The state auditor just finished a review of the Kaho'olawe Island Reserve Commission's financial plan. She said that plan is no better today than it was when she first looked at it three years ago.

"The funds are heading downwards. It's pretty much flat lined and they don't have enough funds to move forward," said Acting State Auditor Jan Yamane.

After the audit in 2013 the commission was urged to find outside funding to support restoration work. But not enough funding has been found.

In 1994, the federal government contributed $44 million to go toward restoration but that money is almost gone.

"What the federal government did was not enough to help clear off that island so it's an ongoing effort.

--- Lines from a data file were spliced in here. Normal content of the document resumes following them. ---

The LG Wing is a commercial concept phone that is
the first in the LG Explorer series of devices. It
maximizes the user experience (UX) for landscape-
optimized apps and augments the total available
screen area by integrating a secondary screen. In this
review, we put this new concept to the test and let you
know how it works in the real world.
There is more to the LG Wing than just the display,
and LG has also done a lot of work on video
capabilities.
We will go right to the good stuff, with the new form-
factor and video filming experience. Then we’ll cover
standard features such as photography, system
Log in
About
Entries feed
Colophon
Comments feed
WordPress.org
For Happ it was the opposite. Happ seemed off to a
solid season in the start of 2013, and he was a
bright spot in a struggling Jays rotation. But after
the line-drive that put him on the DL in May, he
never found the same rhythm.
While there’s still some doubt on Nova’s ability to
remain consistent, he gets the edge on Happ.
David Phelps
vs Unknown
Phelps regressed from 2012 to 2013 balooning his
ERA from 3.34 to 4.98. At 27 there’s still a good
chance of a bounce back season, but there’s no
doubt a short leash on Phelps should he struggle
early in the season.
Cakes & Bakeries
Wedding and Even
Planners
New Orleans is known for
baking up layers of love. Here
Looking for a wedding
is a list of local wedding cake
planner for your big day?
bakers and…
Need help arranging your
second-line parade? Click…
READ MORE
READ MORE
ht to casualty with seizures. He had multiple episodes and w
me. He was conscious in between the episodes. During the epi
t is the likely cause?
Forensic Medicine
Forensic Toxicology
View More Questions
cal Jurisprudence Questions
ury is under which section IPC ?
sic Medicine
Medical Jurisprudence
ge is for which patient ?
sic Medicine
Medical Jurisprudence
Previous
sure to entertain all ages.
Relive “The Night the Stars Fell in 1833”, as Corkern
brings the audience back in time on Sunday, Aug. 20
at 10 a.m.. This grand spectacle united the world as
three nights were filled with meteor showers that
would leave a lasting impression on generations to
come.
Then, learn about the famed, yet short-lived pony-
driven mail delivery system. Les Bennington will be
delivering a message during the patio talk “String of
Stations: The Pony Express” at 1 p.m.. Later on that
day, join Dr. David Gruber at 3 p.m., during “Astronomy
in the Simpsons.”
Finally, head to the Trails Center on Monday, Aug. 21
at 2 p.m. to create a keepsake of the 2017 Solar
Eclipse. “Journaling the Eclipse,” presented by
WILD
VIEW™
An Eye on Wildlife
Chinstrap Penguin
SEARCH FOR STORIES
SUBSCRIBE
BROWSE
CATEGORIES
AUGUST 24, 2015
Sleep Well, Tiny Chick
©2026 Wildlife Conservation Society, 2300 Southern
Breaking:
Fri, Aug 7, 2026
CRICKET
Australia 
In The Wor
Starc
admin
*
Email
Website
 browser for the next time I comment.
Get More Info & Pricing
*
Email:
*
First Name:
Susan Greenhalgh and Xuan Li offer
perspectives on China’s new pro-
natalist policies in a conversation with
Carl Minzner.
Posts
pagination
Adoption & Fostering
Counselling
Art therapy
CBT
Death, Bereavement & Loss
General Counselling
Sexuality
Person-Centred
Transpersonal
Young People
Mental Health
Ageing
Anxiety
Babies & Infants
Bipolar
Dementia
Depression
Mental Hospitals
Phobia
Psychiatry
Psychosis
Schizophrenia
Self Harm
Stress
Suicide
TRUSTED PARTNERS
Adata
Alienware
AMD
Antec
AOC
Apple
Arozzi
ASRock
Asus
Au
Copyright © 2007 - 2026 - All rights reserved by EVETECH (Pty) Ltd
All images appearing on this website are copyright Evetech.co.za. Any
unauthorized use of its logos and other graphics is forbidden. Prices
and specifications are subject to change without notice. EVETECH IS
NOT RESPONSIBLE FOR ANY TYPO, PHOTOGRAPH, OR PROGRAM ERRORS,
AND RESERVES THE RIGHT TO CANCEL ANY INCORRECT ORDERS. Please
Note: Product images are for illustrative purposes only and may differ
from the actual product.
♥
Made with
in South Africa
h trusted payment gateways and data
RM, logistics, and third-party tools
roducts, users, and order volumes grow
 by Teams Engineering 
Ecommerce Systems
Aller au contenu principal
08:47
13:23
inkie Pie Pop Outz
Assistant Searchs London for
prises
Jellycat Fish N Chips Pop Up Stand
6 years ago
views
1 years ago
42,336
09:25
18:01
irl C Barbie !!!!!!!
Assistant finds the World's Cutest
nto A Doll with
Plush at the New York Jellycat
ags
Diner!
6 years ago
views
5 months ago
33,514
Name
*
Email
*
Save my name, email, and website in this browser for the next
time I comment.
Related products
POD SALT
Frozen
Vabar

It's certainly a big one but it's a very expensive one," said Yamane. 

The reserve commission has scaled back on staff and implemented pay cuts. But utilities still eat up a big chunk of the commission's budget.

"We are pretty much the Board of Water Supply. We're the Hawaiian Electric company. We make the water for the island, we transport all the people to the island, we ship all the fuel to make electricity," Naho'opi'i said. 

A bill working it's way through the legislature would provide funding for Kaho'olawe, but no dollar amount is currently attached to that bill.

"I'm confident that both the House and Senate will come up with an appropriation of $600,000. I think it's a fair amount. Of course, with the House, it likes to take it's position, but to me as long as the end result is fair," said Rep. Lynn DeCoite/(D) Hana-Moloka'i-Kaho'olawe 

One source of possible revenue ...The commission is looking into charging visitors a fee to visit the island for educational purposes.